GIVEN TASK — Copy the listing below line for line, keeping every character, number, and bracket unchanged.
# Start of MATERIAL TO PROCESS
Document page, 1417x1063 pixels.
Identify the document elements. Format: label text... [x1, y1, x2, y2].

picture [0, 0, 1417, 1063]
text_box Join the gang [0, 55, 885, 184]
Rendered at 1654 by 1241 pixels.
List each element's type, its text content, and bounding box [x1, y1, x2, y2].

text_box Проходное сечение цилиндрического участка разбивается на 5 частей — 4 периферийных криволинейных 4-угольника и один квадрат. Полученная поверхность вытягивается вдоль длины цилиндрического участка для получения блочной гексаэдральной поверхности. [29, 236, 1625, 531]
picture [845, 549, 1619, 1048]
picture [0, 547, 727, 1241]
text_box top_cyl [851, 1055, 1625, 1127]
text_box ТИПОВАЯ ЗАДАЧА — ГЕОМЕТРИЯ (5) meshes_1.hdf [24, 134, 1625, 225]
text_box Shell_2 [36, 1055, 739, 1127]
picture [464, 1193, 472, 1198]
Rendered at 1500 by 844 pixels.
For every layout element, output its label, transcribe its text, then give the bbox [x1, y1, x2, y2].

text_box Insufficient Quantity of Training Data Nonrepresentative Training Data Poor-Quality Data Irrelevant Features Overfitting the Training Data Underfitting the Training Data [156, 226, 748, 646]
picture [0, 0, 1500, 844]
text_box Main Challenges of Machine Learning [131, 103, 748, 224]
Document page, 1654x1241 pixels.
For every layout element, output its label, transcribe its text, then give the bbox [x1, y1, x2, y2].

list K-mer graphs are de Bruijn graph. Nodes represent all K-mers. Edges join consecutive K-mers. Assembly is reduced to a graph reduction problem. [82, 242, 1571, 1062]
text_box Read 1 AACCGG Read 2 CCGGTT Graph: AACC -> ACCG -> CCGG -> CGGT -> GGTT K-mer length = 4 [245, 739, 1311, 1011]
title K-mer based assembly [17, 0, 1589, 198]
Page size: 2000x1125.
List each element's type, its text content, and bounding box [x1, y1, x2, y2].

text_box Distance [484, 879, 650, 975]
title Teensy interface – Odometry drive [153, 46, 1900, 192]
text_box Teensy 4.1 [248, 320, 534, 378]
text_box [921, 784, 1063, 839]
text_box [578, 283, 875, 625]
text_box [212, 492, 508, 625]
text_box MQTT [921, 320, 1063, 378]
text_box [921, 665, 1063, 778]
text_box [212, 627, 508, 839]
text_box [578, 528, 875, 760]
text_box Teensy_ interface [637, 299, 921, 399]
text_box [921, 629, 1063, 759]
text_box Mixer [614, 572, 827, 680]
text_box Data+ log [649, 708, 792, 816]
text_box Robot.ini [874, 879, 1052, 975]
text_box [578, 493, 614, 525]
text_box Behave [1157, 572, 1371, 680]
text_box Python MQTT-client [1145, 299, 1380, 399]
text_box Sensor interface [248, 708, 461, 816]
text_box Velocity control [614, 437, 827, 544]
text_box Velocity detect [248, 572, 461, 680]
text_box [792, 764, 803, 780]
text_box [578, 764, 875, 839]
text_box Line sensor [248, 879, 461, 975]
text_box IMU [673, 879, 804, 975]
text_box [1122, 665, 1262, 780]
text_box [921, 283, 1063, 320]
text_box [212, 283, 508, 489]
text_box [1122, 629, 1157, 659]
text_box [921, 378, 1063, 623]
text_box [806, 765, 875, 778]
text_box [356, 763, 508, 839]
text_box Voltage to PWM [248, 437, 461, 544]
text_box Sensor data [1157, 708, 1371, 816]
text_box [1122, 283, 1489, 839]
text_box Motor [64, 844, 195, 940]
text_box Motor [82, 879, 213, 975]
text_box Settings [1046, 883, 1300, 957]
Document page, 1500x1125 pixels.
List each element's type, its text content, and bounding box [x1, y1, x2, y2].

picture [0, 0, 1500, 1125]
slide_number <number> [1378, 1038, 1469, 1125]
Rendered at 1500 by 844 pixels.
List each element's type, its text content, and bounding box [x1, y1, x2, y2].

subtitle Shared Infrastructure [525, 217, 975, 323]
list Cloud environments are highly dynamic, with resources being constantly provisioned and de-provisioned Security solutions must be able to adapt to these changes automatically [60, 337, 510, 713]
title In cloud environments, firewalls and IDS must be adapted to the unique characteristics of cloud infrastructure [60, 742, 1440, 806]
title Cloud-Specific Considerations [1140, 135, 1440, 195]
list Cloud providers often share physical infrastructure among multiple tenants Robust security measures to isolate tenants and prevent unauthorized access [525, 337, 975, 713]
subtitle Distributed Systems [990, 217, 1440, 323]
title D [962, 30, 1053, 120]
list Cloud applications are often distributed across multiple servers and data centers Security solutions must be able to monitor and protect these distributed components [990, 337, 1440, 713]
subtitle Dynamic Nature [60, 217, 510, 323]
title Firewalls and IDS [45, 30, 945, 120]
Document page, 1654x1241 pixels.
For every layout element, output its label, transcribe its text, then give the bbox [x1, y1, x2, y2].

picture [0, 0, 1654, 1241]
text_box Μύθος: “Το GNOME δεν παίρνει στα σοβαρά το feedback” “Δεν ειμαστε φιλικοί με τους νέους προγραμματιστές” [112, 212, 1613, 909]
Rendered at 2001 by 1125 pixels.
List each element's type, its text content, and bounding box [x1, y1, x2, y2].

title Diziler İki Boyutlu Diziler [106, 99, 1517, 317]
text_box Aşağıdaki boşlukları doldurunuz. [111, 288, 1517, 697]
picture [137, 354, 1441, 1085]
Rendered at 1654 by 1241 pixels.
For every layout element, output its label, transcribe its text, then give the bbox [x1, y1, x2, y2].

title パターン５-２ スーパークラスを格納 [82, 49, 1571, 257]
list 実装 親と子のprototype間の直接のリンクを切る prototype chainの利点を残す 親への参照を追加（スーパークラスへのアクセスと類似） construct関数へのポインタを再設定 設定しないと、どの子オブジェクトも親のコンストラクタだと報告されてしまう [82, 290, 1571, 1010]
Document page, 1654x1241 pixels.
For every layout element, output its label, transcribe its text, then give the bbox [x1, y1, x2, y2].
# End of MATERIAL TO PROCESS
REPLY TO THE TASK —
Document page, 1417x1063 pixels.
Identify the document elements. Format: label text... [x1, y1, x2, y2].

picture [0, 0, 1417, 1063]
text_box Join the gang [0, 55, 885, 184]
Rendered at 1654 by 1241 pixels.
List each element's type, its text content, and bounding box [x1, y1, x2, y2].

text_box Проходное сечение цилиндрического участка разбивается на 5 частей — 4 периферийных криволинейных 4-угольника и один квадрат. Полученная поверхность вытягивается вдоль длины цилиндрического участка для получения блочной гексаэдральной поверхности. [29, 236, 1625, 531]
picture [845, 549, 1619, 1048]
picture [0, 547, 727, 1241]
text_box top_cyl [851, 1055, 1625, 1127]
text_box ТИПОВАЯ ЗАДАЧА — ГЕОМЕТРИЯ (5) meshes_1.hdf [24, 134, 1625, 225]
text_box Shell_2 [36, 1055, 739, 1127]
picture [464, 1193, 472, 1198]
Rendered at 1500 by 844 pixels.
For every layout element, output its label, transcribe its text, then give the bbox [x1, y1, x2, y2].

text_box Insufficient Quantity of Training Data Nonrepresentative Training Data Poor-Quality Data Irrelevant Features Overfitting the Training Data Underfitting the Training Data [156, 226, 748, 646]
picture [0, 0, 1500, 844]
text_box Main Challenges of Machine Learning [131, 103, 748, 224]
Document page, 1654x1241 pixels.
For every layout element, output its label, transcribe its text, then give the bbox [x1, y1, x2, y2].

list K-mer graphs are de Bruijn graph. Nodes represent all K-mers. Edges join consecutive K-mers. Assembly is reduced to a graph reduction problem. [82, 242, 1571, 1062]
text_box Read 1 AACCGG Read 2 CCGGTT Graph: AACC -> ACCG -> CCGG -> CGGT -> GGTT K-mer length = 4 [245, 739, 1311, 1011]
title K-mer based assembly [17, 0, 1589, 198]
Page size: 2000x1125.
List each element's type, its text content, and bounding box [x1, y1, x2, y2].

text_box Distance [484, 879, 650, 975]
title Teensy interface – Odometry drive [153, 46, 1900, 192]
text_box Teensy 4.1 [248, 320, 534, 378]
text_box [921, 784, 1063, 839]
text_box [578, 283, 875, 625]
text_box [212, 492, 508, 625]
text_box MQTT [921, 320, 1063, 378]
text_box [921, 665, 1063, 778]
text_box [212, 627, 508, 839]
text_box [578, 528, 875, 760]
text_box Teensy_ interface [637, 299, 921, 399]
text_box [921, 629, 1063, 759]
text_box Mixer [614, 572, 827, 680]
text_box Data+ log [649, 708, 792, 816]
text_box Robot.ini [874, 879, 1052, 975]
text_box [578, 493, 614, 525]
text_box Behave [1157, 572, 1371, 680]
text_box Python MQTT-client [1145, 299, 1380, 399]
text_box Sensor interface [248, 708, 461, 816]
text_box Velocity control [614, 437, 827, 544]
text_box Velocity detect [248, 572, 461, 680]
text_box [792, 764, 803, 780]
text_box [578, 764, 875, 839]
text_box Line sensor [248, 879, 461, 975]
text_box IMU [673, 879, 804, 975]
text_box [1122, 665, 1262, 780]
text_box [921, 283, 1063, 320]
text_box [212, 283, 508, 489]
text_box [1122, 629, 1157, 659]
text_box [921, 378, 1063, 623]
text_box [806, 765, 875, 778]
text_box [356, 763, 508, 839]
text_box Voltage to PWM [248, 437, 461, 544]
text_box Sensor data [1157, 708, 1371, 816]
text_box [1122, 283, 1489, 839]
text_box Motor [64, 844, 195, 940]
text_box Motor [82, 879, 213, 975]
text_box Settings [1046, 883, 1300, 957]
Document page, 1500x1125 pixels.
List each element's type, its text content, and bounding box [x1, y1, x2, y2].

picture [0, 0, 1500, 1125]
slide_number <number> [1378, 1038, 1469, 1125]
Rendered at 1500 by 844 pixels.
List each element's type, its text content, and bounding box [x1, y1, x2, y2].

subtitle Shared Infrastructure [525, 217, 975, 323]
list Cloud environments are highly dynamic, with resources being constantly provisioned and de-provisioned Security solutions must be able to adapt to these changes automatically [60, 337, 510, 713]
title In cloud environments, firewalls and IDS must be adapted to the unique characteristics of cloud infrastructure [60, 742, 1440, 806]
title Cloud-Specific Considerations [1140, 135, 1440, 195]
list Cloud providers often share physical infrastructure among multiple tenants Robust security measures to isolate tenants and prevent unauthorized access [525, 337, 975, 713]
subtitle Distributed Systems [990, 217, 1440, 323]
title D [962, 30, 1053, 120]
list Cloud applications are often distributed across multiple servers and data centers Security solutions must be able to monitor and protect these distributed components [990, 337, 1440, 713]
subtitle Dynamic Nature [60, 217, 510, 323]
title Firewalls and IDS [45, 30, 945, 120]
Document page, 1654x1241 pixels.
For every layout element, output its label, transcribe its text, then give the bbox [x1, y1, x2, y2].

picture [0, 0, 1654, 1241]
text_box Μύθος: “Το GNOME δεν παίρνει στα σοβαρά το feedback” “Δεν ειμαστε φιλικοί με τους νέους προγραμματιστές” [112, 212, 1613, 909]
Rendered at 2001 by 1125 pixels.
List each element's type, its text content, and bounding box [x1, y1, x2, y2].

title Diziler İki Boyutlu Diziler [106, 99, 1517, 317]
text_box Aşağıdaki boşlukları doldurunuz. [111, 288, 1517, 697]
picture [137, 354, 1441, 1085]
Rendered at 1654 by 1241 pixels.
For every layout element, output its label, transcribe its text, then give the bbox [x1, y1, x2, y2].

title パターン５-２ スーパークラスを格納 [82, 49, 1571, 257]
list 実装 親と子のprototype間の直接のリンクを切る prototype chainの利点を残す 親への参照を追加（スーパークラスへのアクセスと類似） construct関数へのポインタを再設定 設定しないと、どの子オブジェクトも親のコンストラクタだと報告されてしまう [82, 290, 1571, 1010]
Document page, 1654x1241 pixels.
For every layout element, output its label, transcribe its text, then give the bbox [x1, y1, x2, y2].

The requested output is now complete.